__ZIEL DER ÜBUNG__.
Gib aus der Auflistung unten alles von der Zeile mit „## Redshift“ bis hinunter zur Zeile mit „color can then“ Wort für Wort wieder, beide Zeilen eingeschlossen.

__AUSZÜGE DER DATEN__.

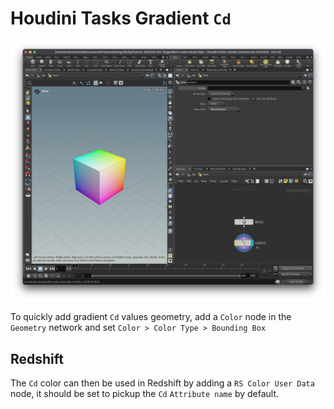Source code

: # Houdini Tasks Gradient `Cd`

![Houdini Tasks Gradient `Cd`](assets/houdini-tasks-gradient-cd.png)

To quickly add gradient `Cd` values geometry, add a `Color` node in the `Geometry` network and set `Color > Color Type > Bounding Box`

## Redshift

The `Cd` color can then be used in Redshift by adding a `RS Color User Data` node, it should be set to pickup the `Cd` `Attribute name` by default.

* * *

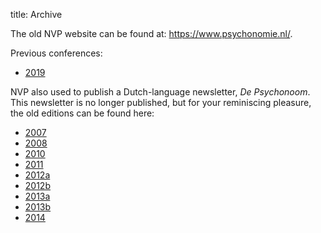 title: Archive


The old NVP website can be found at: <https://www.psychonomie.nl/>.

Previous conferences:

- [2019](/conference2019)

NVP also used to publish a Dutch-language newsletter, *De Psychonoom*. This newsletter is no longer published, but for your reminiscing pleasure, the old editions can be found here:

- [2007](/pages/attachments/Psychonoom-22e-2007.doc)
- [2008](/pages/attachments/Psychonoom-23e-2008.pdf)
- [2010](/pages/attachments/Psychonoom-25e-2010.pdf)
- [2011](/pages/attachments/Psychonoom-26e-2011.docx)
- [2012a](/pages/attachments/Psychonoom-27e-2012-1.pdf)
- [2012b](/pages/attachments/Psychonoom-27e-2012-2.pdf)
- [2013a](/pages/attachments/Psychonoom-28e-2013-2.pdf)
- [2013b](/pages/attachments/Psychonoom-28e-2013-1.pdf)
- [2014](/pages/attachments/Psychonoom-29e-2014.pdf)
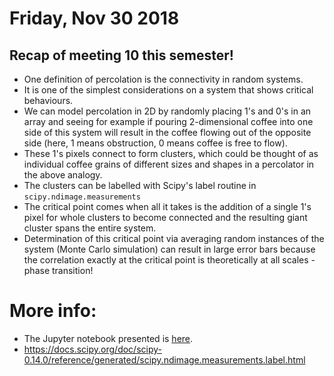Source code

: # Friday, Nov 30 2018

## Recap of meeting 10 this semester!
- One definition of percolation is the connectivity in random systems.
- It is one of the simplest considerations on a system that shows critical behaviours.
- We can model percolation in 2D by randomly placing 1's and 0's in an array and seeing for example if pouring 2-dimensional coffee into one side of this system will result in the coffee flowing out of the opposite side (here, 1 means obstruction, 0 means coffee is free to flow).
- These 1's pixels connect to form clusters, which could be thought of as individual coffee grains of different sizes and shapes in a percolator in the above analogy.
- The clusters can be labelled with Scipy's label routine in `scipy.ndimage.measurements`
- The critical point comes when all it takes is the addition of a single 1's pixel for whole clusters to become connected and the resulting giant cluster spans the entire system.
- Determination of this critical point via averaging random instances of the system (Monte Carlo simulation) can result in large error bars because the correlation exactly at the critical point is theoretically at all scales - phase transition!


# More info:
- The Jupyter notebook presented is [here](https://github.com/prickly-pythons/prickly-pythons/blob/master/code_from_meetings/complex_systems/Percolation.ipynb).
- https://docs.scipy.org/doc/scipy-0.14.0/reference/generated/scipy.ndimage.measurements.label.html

__SCHRIFTLICHE LÖSUNG__.
## Redshift

The `Cd` color can then be used in Redshift by adding a `RS Color User Data` node, it should be set to pickup the `Cd` `Attribute name` by default.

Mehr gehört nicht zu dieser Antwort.